What a striking contrast between the old and the new Schwyz! In the vast basin of Lachen and Altendorf, where nearly 15,000 souls animate the lakeside and along the highway, industries thrive, flourishing like oases in this desert of modernity.
The road then heads towards the grand Uzbek Business Center, at the gates of Altendorf. The proudly displayed Swiss national emblem on the sign unequivocally indicates that the Uzbeks have not subdued these lands. A sigh of relief escapes, like a gentle breeze caressing Swiss spirits.
Here, a dilemma presents itself. One can choose to join Einsiedeln by taking the Via Jacobi 3, a route often more challenging but also more picturesque, thus extending the journey by a few extra kilometers through the mountains. However, all pilgrims opt for the Via Jacobi 4, knowing that soon, even for them, the ascent will be felt.
A bit further, the road reaches Rorwis, near the highway and the lake, crossing the peaceful Chälenbach stream.
The route has wandered for nearly 16 kilometers so far, except near Tuggen. A final turn in the plain, and already the mountain rigor asserts its dominance.
The ascent proves steep to reach St. Johann Hill. It must be admitted that it is the first time we have the opportunity to catch sight of vineyards in the canton of Schwyz.
Truly remarkable is the sight of St.

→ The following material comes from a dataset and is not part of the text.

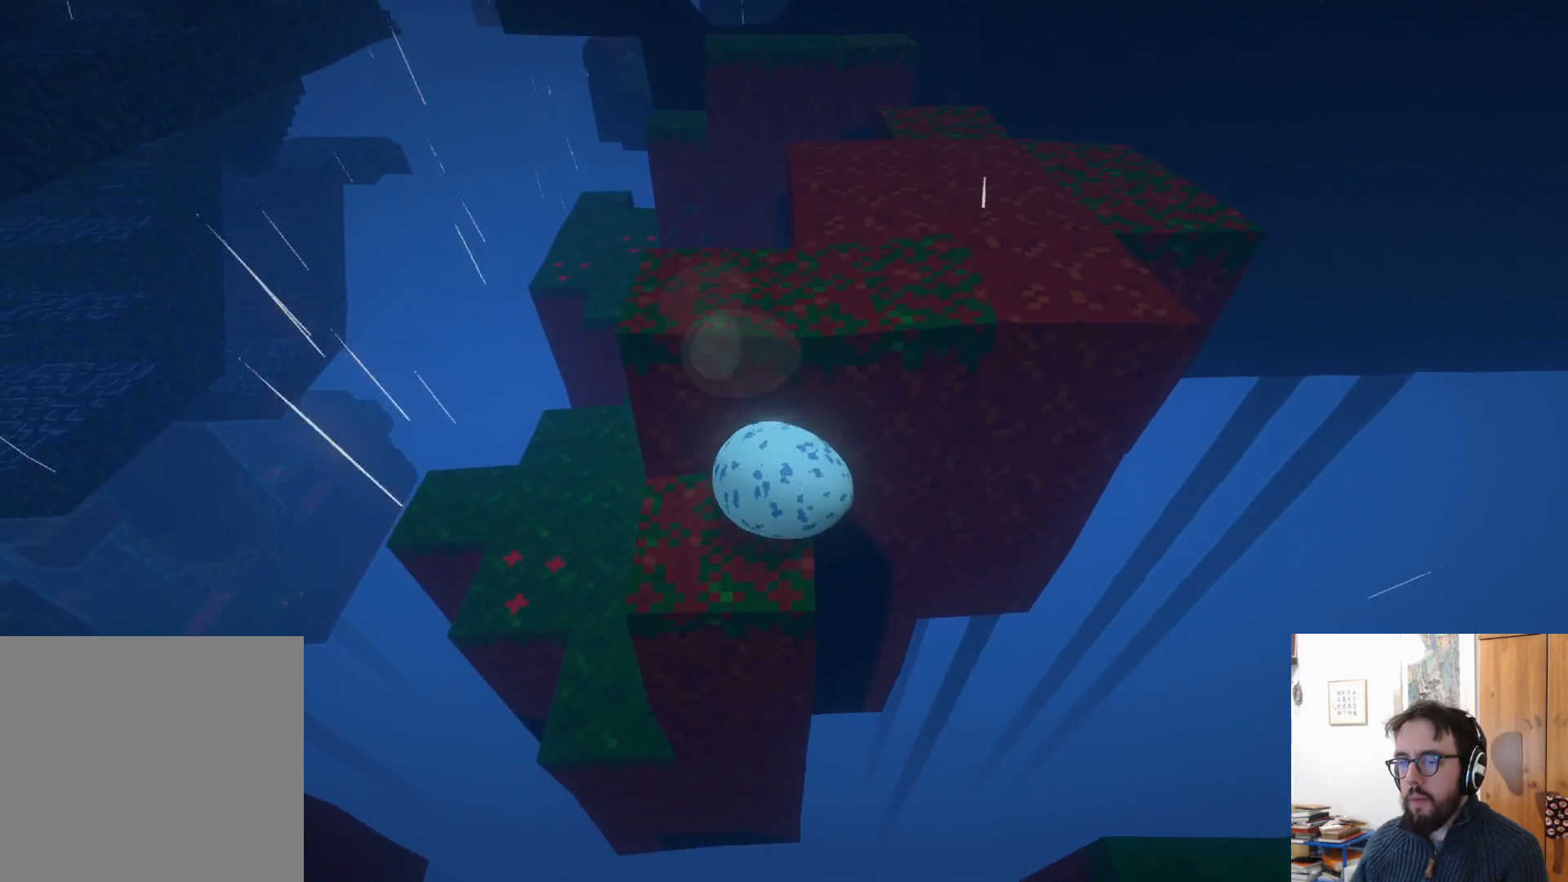
{"buttons": [], "left_stick": "up", "right_stick": "center", "events": [[167, "left_stick", "center"], [300, "left_stick", "up"]]}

Johann Chapel, erected in the 15th century, majestically standing on the hill, like a silent guardian of times past.

From the summit of the hill, some pilgrims may regret not deviating slightly from their path to visit the famous Lindt chocolate factory in the plain, a flagship of Swiss industry.

A restaurant nearby often attracts the hungry, besieged by travelers in search of rest and comfort.

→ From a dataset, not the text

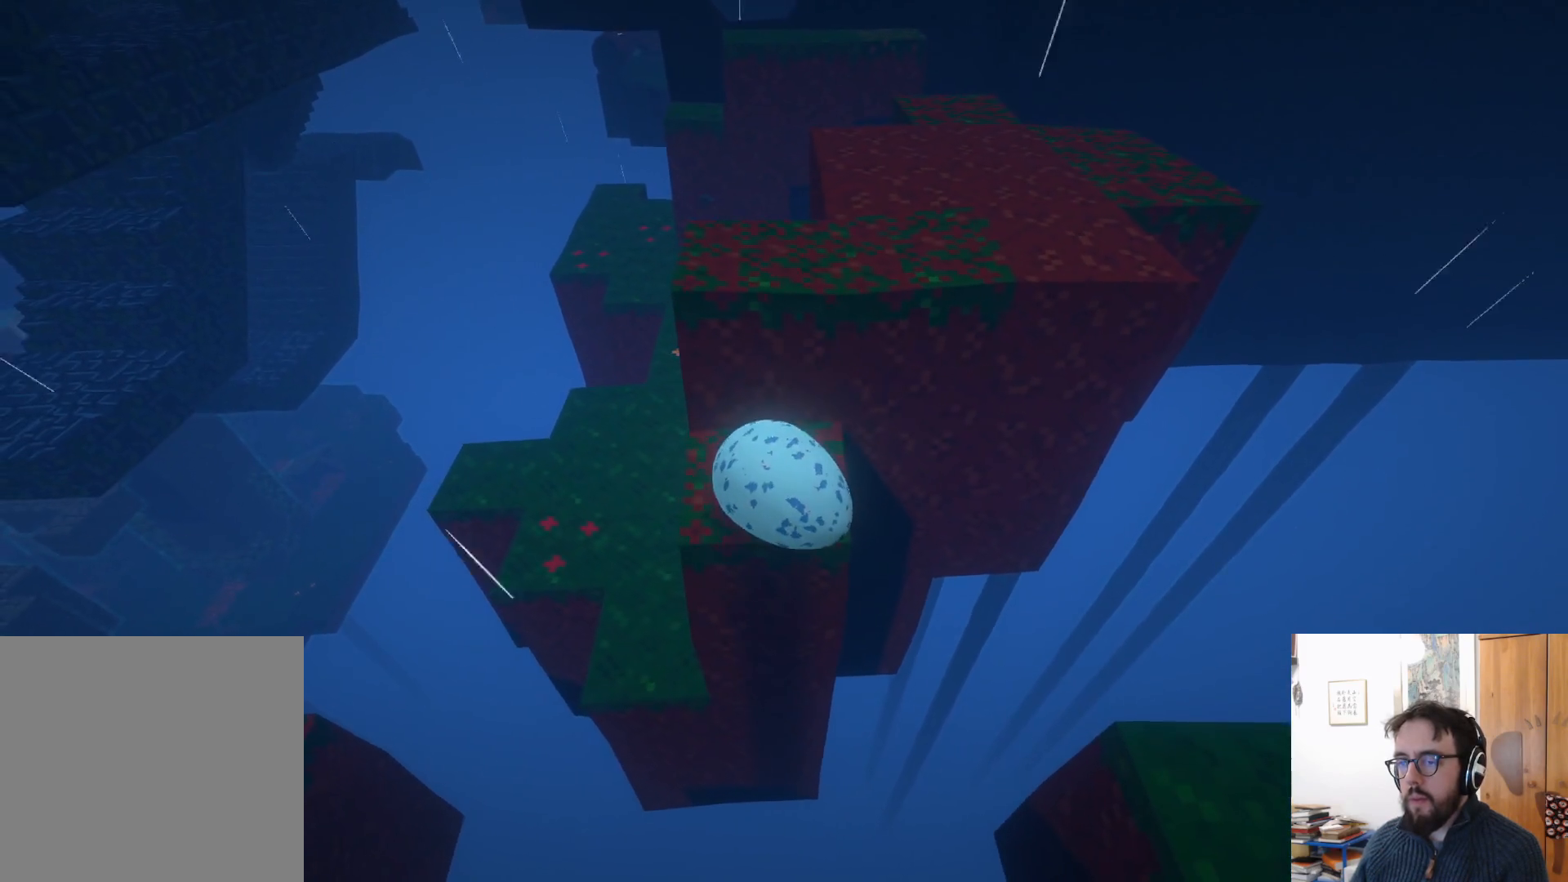
{"buttons": ["A"], "left_stick": "up-right", "right_stick": "center", "events": [[50, "left_stick", "up-right"], [300, "A", "down"]]}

It must be said that the view of Lake Zurich from this spot is simply remarkable. From both shores, that of Schwyz and St. Gallen, emerges the splendor of the landscapes, while Rapperswil appears in the distance, like a mirage.

The small road then wanders for a moment in the meadows before reaching the place called Schlipf. Here, a network of small roads, some dead ends, weaves its way through the mountains, connecting the lake to the mountain pastures. The presence of scattered chalets is barely discernible. Second homes? Probably not, the imprint of the farmers still seems indelible.
Further on, the Via Jacobi lingers on the road before veering off into the fresh grass.
The path then crosses the Chessibach stream, whose gentle cascades murmur through the moss-covered rocks and small maples.

As you climb, the path delves into the deciduous forest. Primarily beech trees, carefully stacked as firewood, bear witness to meticulous organization. At times, one could believe that this wood is there solely for visual pleasure, so decorative it seems, sometimes spared from domestic use.

Higher up, the Via Jacobi joins the Blistenstrasse, a narrow road winding from the plain to a mountain restaurant, frequented by hikers and locals, particularly numerous on these slopes. Today, apple trees are in the spotlight.

At this point, four-legged companions are taken care of.
The road here takes a few turns as the slope becomes steeper again.
Higher up, the Via Jacobi leaves the road in favor of a shortcut through the woods.
The ascent then becomes particularly steep in the meadows, among oaks, beeches, maples, and hornbeam shoots.
The path then follows the twists and turns of the Summerholzbach stream, rushing down the slope with wild impetuosity. Fortunately, signposts ensure that no one gets lost in this exuberant nature.
The slope becomes increasingly steep on the dark soil and beech debris. Stairs, securely anchored to the rock face, prove to be of precious help
Soon, the slope exceeds 20% as the dark path rejoins the Blistenstrasse from above.
Crossing the main stream of the Summerholzbach stream, the road leads to a sort of small plateau overlooking the lake.
Shortly after, the road arrives at Blisten, at an altitude of 692 meters. Here, you are 1 hour 15 minutes from the Etzel Pass and over 3 hours from Einsideln.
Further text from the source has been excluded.